A Ukrainian general said: ‘The military command of the Russian federation has suspended the sending of new, already formed units into the territory of Ukraine.

‘The current situation in the theatre of operations and distrust of the higher command forced a large number of volunteers to categorically refuse the prospect of service in combat conditions. 

‘The situation worsens due to the general attitude toward their own wounded. In particular, in Russian hospitals, diagnoses and the nature of combat injuries are deliberately simplified and no time is given for rehabilitation in order to quickly return servicemen to the combat zone.’ 

Kyiv intelligence claims many Russian soldiers have laid down their arms following defeats in Kharkiv as they ‘understand the hopelessness of their situation’, whereas an advisor to President Zelenskyy said the military has captured so many Russian soldiers over the last several days that it is running out of space to house them.
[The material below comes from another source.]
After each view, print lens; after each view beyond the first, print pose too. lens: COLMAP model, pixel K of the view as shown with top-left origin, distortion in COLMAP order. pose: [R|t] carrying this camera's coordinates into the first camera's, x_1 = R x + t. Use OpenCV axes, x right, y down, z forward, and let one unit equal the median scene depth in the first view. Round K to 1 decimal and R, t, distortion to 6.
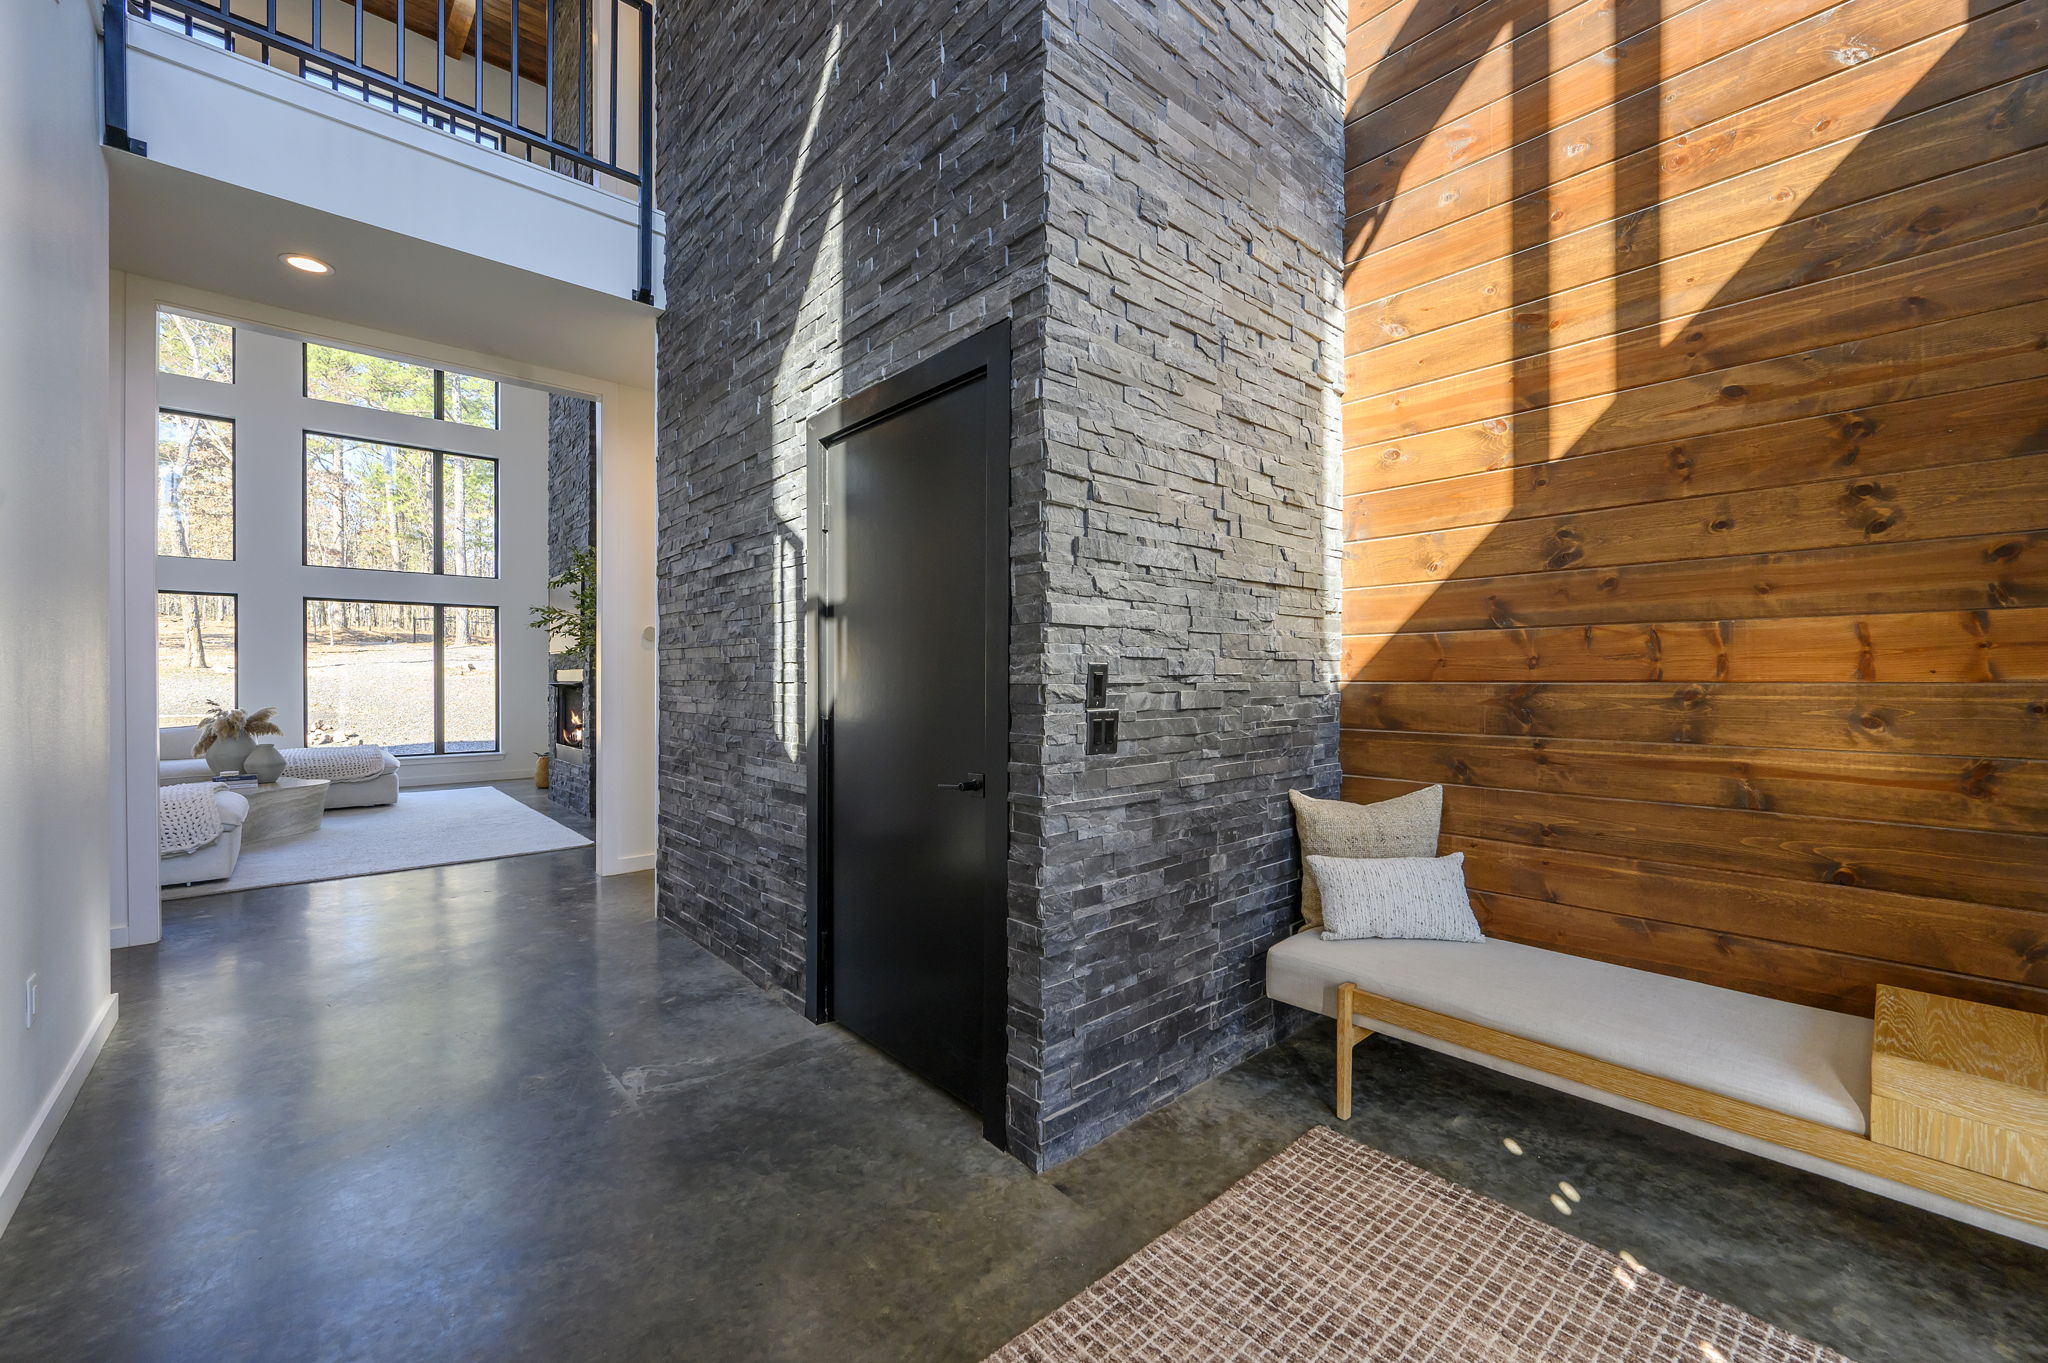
lens RADIAL K [[808.6, 0, 1023.3], [0, 808.6, 681.3], [0, 0, 1]] dist [-0.003377, -0.000103]
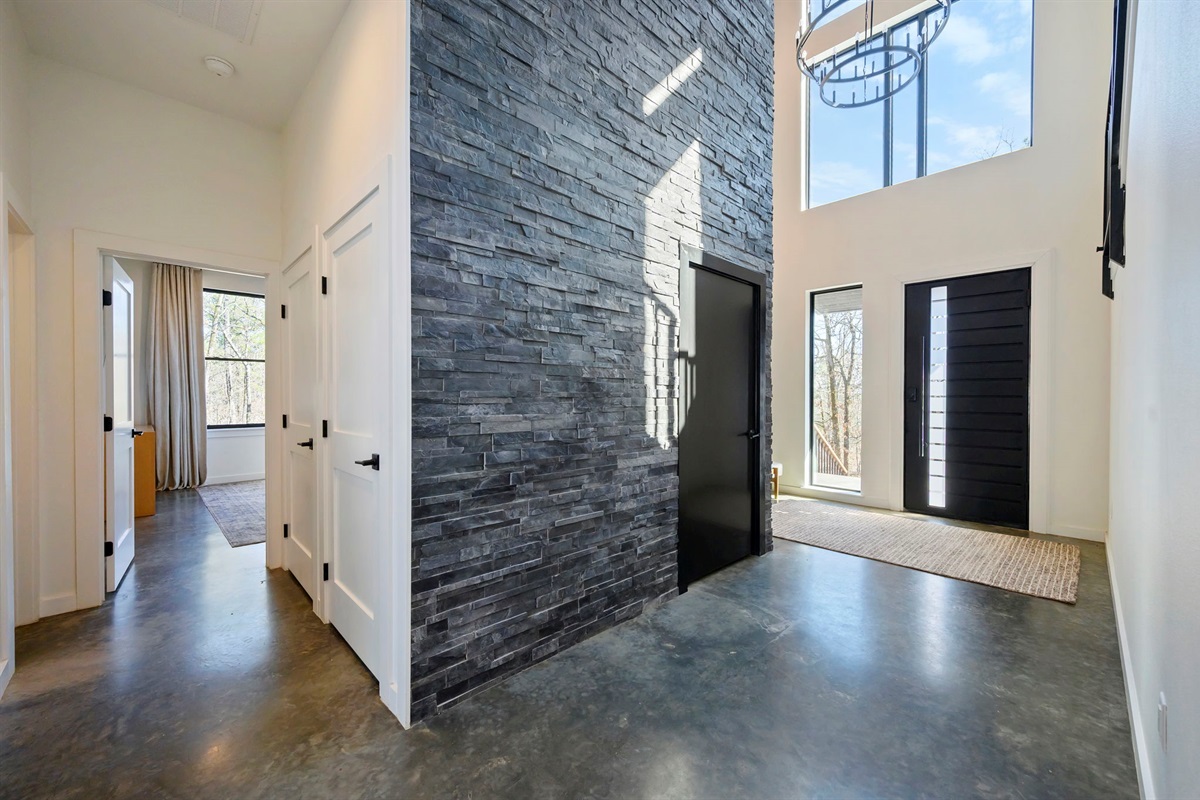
lens RADIAL K [[473.8, 0, 600.0], [0, 473.8, 401.4], [0, 0, 1]] dist [-0.003377, -0.000103]
pose [[-0.045309, -0.010199, 0.998921, -1.243273], [0.001043, 0.999947, 0.010257, -0.001696], [-0.998972, 0.001506, -0.045296, 1.203126]]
Yet despite the almost total collapse of the Russian ground offensive, experts warn Putin still has one more ace up his sleeve to help turn the tide of the war – the deployment of nuclear weapons.

Speaking of a potentially devastating Russian revenge attack, former Nato deputy secretary general Rose Gottemoeller, said: ‘I fear that they will strike back now in really unpredictable ways and ways that may even involve weapons of mass destruction.’

She said the move would be designed to ‘strike terror not only into the hearts of the Ukrainians but also the global partners and allies’.

‘There is a direct threat of the use, under certain circumstances, of tactical nuclear weapons by the Russian armed forces,’ wrote Ukrainian commander in chief, Gen. Valery Zaluzhny in an article last week.

‘It is also impossible to completely rule out the possibility of the direct involvement of the world’s leading countries in a ‘limited’ nuclear conflict, in which the prospect of World War III is already directly visible.’

However, many Ukrainians nevertheless remain defiant despite the looming threat of nuclear annihilation, with citizens and soldiers alike no longer afraid of the Russian military.

One resident of Kharkiv, who referred to himself only as Serhii, said Putin ‘will strike so we don’t have water, electricity, to create more chaos and intimidate us.

‘But he will not succeed because we will survive, and Putin will soon croak!’